Wie man solche Felder künstlich generiert, welche Energiequellen man dafür verwendet, das sind Probleme, die wir den Fachphysikern überlassen wollen; hier sollte nur der generelle Denkansatz für Zeitreisen aufgezeigt werden.

So mag es offen bleiben, ob die künftige Zeitmaschine als Energiequelle eine bekannte oder unbekannte Naturkraft verwendet, ob sie vielleicht mit Kernfusion arbeitet, ob sie einen
Implosionsantrieb besitzt und dann eine der von Viktor Schauberger entworfenen Flugscheiben wäre, oder ob sie gär von jener geheimnisvollen Kraft Vril gespeist wird, die Bulwer-Lytton in seinem Buch beschrieben hat … Ebenfalls wollen wir es offen lassen, welche äußere Form die Zeitmaschine haben würde; sie könnte eine kugelförmige, kuppelförmige oder diskusförmige Gestalt besitzen, oder sie sähe vielleicht aus wie ein riesiges Insekt – eine überdimensionale stählerne Spinne mit einem kleinen linsenförmigen Körper, der auf acht
seitwärts abgespreizten dünnen Antennenbeinen ruht. Es könnte sich aber auch um ein kombiniertes Raum-Zeit-Fahrzeug handeln; in diesem Fall wäre eine eigene körperliche
Beweglichkeit und eine stromlinienartige Form sicher angezeigt. Denn es wäre durchaus zu fragen, ob sich tachyonische Super-Energie nicht auch für interstellare Reisen nutzen ließe.
Man könnte sich gut vorstellen, dass die Chronomaten künftiger Zeiten in verschiedener Größe und Bauart verfertigt werden, sozusagen vom kleinen Zeitboot für den Privatge-
brauch über die Luxuszeitjacht und den Zeitkreuzer bis hin zum Zeit- Ozeanriesen mit vielköpfiger Besatzung im Stil einer Titanic.
Es wäre auch vorstellbar, dass man dereinst Zeitexpeditionen zu verschiedenen öffentlichen und privaten Zwecken durchführen wird. Welch einen Segen für die Geschichtswissenschaft würde es bedeuten, wenn man in der Lage wäre, die versunkenen Kulturen der alten Ägypter, der Kreter, Phönizier und Etrusker unmittelbar vor Ort untersuchen zu können! Und welche unvorstellbare Bereicherung für die Biologie, Zoologie und Botanik wäre es, wenn man Flora und Fauna des Tertiärs oder des Mesozoikums direkt vor Ort studieren könnte! Auch wär es denkbar, dass man irgendwann anfängt, den chrononautischen Verkehr sinnvoll zu regeln. Man wird vielleicht entsprechende Regeln aufstellen, eine Überwachungsbehörde einsetzen, Zeitreise-Lizenzen (nach einem Punktesystem?) vergeben und Formen der illegalen Chrononautik mit der Kraft des Gesetzes verfolgen.

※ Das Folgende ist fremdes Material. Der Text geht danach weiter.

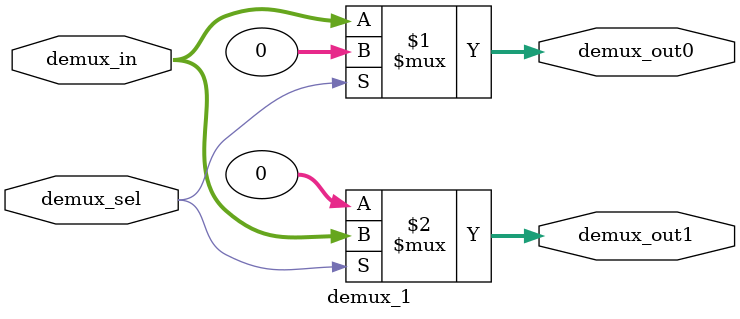
<source format=v>
module demux_1 (
    input  wire [31:0] demux_in,
    input  wire        demux_sel,
    output wire [31:0] demux_out0,
    output wire [31:0] demux_out1
);

assign demux_out0 = demux_sel ? 32'b0 : demux_in;
assign demux_out1 = demux_sel ? demux_in : 32'b0;

endmodule
</source>
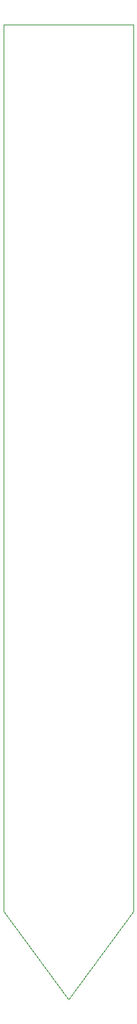
<source format=gm1>
G04 #@! TF.GenerationSoftware,KiCad,Pcbnew,6.0.11-2627ca5db0~126~ubuntu20.04.1*
G04 #@! TF.CreationDate,2023-03-12T13:39:07+01:00*
G04 #@! TF.ProjectId,analog-moist-sensor,616e616c-6f67-42d6-9d6f-6973742d7365,rev?*
G04 #@! TF.SameCoordinates,Original*
G04 #@! TF.FileFunction,Profile,NP*
%FSLAX46Y46*%
G04 Gerber Fmt 4.6, Leading zero omitted, Abs format (unit mm)*
G04 Created by KiCad (PCBNEW 6.0.11-2627ca5db0~126~ubuntu20.04.1) date 2023-03-12 13:39:07*
%MOMM*%
%LPD*%
G01*
G04 APERTURE LIST*
G04 #@! TA.AperFunction,Profile*
%ADD10C,0.100000*%
G04 #@! TD*
G04 APERTURE END LIST*
D10*
X99032000Y-28225286D02*
X114272000Y-28225286D01*
X99032000Y-30535286D02*
X99032000Y-28225286D01*
X114272000Y-30535286D02*
X114272000Y-28225286D01*
X114272000Y-30535286D02*
X114272000Y-33075286D01*
X99032000Y-33075286D02*
X99032000Y-30535286D01*
X114272000Y-71175286D02*
X114272000Y-132135286D01*
X99032000Y-132135286D02*
X99032000Y-71175286D01*
X106652000Y-142422286D02*
X114272000Y-132135286D01*
X99032000Y-132135286D02*
X106652000Y-142422286D01*
X114272000Y-33075286D02*
X114272000Y-71175286D01*
X99032000Y-71175286D02*
X99032000Y-33075286D01*
M02*

</source>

Aber über eines müssen wir uns im klaren sein: Zeitreisen können allein schon aus technischen Gründen nur von menschlichen Zivilisationen durchgeführt werden, die uns äonenweit voraus sind – wissenschaftlich, technisch, moralisch, spirituell.
Es müsste eine Zivilisation sein, die gelernt hat, mit unbekannten physischen wie auch okkulten und übersinnlichen Kräften der Natur zu arbeiten, ohne der Versuchung zu unterliegen, diese Kräfte selbstsüchtig auszunutzen. Es könnte sich nur um eine spirituelle Super-Zivilisation handeln, die ein moralisches Format besitzt, an das die gegenwärtige
Menschheit bei weitem nicht heranreicht. Im Vergleich mit dieser planetarisch-kosmischen Menschheits-Zivilisation stehen wir heute immer noch auf der Stufe des Neandertalers.